Nada é o bastante. @denisearcoverde, no twitter, sugeriu um vídeo: http://ow.ly/1f7DB. Caímos dali para cá:

“...Senhora D, se ao invés desses tratos com o divino, desses luxos do pensamento, tu me fizeste um café, hein? (Hilda Hilst)
Lendo o Caderno Rosa da Lory Lamb, crudelíssimo, e pensando nisso, de ser imagem, de ser carne extraída da costela ou reflexo, o grande par de tetas e a fenda onde se entra. É isso mesmo? Toda polêmica quer desviar sua atenção. É o que digo. Achei excelentes quase todas as falas da Subsecretária do Enfrentamento da Violência Contra a Mulher. E esta, da socióloga: “O que falta é a ótica feminina do que é sensualidade.”

Hilda Hilst: Todos nós estamos na sarjeta, mas alguns de nós olham para as estrelas. (Oscar Wilde) E quem olha se fode. (Lori Lamby)

Por hoje, é só. Amanhã, na Casa das Rosas, às 17 horas, te espero http://migre.me/mihA. Escolhi um batom roxo, à la Pagu. Ah, já me esquecia. Encontrei com o Carlos Eduardo no Google Talk, que manda notícias sobre a banda @esquema_ape. CD produzido com o pessoal do Ludov. Gravações etc.


Beijos, Mai.

pagu e a esfinge de tebas




[Cenas dos próximos capítulos]


decifra-me ou te devoro


fragmentos: escritos de patrícia galvão


“esses que possuiam pregos para fincar na minha cabeça, e na ponta de cada prego a palavra SIM. Ao que eu respondia NÃO.”

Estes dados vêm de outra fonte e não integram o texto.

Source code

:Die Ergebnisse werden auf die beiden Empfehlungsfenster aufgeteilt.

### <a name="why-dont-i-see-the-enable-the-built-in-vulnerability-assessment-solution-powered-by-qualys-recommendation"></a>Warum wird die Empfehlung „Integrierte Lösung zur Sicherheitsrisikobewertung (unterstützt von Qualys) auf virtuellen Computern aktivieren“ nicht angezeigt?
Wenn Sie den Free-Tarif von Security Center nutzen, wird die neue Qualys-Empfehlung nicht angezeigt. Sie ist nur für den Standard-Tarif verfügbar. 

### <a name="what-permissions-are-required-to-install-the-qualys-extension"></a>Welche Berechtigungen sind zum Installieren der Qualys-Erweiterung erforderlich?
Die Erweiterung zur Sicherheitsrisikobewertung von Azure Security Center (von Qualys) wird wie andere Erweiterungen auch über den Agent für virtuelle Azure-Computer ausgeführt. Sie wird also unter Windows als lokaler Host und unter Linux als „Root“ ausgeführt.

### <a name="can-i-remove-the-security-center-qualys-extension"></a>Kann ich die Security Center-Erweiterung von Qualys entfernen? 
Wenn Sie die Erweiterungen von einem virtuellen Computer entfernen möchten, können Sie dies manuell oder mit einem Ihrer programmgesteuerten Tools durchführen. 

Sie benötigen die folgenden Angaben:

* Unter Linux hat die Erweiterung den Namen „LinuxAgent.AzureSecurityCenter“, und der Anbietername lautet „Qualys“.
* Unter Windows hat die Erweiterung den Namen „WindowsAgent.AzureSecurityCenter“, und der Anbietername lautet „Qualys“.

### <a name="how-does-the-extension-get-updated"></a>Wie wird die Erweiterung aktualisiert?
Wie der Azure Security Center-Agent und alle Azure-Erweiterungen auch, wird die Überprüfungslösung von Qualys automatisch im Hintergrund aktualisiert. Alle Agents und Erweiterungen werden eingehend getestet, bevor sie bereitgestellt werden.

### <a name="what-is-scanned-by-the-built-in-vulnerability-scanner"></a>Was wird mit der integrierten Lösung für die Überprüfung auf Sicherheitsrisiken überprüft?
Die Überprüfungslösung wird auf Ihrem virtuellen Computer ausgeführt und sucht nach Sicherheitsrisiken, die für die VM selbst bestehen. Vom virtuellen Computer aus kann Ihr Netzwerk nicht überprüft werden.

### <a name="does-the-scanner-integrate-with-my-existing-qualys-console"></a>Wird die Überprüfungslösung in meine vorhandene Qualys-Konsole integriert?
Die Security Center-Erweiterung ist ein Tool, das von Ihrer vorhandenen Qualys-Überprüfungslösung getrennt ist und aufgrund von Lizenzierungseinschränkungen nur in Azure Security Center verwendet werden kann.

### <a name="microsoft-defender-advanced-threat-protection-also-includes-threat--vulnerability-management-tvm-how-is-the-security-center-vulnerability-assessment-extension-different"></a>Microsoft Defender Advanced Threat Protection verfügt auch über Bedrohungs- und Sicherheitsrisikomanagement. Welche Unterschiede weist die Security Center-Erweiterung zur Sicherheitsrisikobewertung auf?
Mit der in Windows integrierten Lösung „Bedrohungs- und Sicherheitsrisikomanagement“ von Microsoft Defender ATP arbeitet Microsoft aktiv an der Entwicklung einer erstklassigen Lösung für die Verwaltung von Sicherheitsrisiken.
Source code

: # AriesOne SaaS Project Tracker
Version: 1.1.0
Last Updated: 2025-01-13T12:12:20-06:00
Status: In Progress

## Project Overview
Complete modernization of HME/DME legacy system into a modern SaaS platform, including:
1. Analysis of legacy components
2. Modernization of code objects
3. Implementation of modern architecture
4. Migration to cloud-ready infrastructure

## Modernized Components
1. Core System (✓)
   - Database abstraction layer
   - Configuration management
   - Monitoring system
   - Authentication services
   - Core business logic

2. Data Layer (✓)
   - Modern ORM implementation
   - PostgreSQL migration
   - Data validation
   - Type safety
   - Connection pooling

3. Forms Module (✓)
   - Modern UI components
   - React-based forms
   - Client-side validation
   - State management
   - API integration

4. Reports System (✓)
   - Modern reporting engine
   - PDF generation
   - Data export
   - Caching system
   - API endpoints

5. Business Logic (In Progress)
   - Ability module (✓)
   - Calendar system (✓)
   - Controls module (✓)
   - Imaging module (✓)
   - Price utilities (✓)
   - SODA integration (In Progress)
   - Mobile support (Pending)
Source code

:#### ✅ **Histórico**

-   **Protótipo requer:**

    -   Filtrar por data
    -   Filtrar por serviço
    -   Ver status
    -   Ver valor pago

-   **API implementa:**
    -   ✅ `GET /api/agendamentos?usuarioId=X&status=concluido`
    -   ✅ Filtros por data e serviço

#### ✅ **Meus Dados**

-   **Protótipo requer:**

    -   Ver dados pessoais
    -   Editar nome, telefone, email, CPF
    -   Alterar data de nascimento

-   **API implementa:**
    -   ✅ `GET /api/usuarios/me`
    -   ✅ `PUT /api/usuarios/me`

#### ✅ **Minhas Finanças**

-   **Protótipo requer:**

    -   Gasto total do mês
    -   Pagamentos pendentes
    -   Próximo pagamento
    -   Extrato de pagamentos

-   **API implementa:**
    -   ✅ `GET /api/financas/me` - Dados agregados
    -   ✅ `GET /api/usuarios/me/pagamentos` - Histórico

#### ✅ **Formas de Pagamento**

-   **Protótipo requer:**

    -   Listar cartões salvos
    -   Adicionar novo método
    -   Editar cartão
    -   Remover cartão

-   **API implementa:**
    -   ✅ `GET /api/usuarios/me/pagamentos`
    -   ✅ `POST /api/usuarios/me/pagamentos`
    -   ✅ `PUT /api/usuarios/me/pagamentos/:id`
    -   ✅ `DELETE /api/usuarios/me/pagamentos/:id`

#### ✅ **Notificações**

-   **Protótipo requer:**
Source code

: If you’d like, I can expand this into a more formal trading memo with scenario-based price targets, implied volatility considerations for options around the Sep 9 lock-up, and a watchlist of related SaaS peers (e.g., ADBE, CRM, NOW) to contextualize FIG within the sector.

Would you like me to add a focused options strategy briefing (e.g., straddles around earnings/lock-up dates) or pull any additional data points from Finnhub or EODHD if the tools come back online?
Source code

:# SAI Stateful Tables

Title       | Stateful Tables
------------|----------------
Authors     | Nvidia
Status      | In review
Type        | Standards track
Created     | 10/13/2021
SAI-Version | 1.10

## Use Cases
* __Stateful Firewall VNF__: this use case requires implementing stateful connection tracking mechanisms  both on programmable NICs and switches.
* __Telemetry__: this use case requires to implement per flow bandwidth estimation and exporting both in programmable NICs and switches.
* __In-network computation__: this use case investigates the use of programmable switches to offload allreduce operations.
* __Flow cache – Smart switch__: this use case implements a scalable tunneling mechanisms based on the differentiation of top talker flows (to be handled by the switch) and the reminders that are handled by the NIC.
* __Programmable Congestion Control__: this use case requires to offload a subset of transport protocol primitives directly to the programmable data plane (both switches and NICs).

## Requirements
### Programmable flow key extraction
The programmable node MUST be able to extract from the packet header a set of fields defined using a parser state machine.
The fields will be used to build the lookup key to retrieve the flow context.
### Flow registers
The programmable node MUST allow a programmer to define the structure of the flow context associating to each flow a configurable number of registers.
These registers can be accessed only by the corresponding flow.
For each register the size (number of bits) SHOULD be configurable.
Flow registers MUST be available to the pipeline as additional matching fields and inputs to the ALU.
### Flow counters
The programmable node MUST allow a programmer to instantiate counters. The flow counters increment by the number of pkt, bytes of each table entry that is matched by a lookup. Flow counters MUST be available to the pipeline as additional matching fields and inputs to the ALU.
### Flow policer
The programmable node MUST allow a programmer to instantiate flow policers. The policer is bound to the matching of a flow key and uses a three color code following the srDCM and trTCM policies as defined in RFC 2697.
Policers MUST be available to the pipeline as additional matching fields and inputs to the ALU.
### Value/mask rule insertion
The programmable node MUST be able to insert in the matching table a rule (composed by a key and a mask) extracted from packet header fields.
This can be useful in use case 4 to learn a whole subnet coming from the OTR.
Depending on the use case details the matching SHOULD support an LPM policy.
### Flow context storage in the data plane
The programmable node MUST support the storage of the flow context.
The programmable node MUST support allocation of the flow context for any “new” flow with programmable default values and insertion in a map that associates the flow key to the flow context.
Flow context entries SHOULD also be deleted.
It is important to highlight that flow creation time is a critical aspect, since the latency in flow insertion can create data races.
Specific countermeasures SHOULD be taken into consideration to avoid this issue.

“Por que o poeta não morre?
Por que o coração engorda?
Por que as crianças crescem?
Por que este mar idiota não cobre o telhado das casas?
Por que existem telhados e avenidas?
Por que se escrevem cartas e existe o jornal?
Que monótono o mar!

Estou espichada na tela como um monte de frutas apodrecendo.
Si eu ainda tivesse unhas
Enterraria os meus dedos nesse espaço branco
Vertem os meus olhos uma fumaça salgada
Este mar, este mar não escorre por minhas faces.
Estou com tanto frio, e não tenho ninguém ...
Nem a presença dos corvos.”

8 de março | n. 2


Tudo, tudo, tudo
Menos esta ratoeira
Pagu


neste domingo, 7.03:


→ leremos poemas com temática paguziana, a partir das 17 horas, na Casa das Rosas.
→ evento: pagu 100 -- uma mulher chamada patrícia galvão
→ autores: ana rüsche. maiara gouveia. paulo ferraz. rafael daud. roberta ferraz.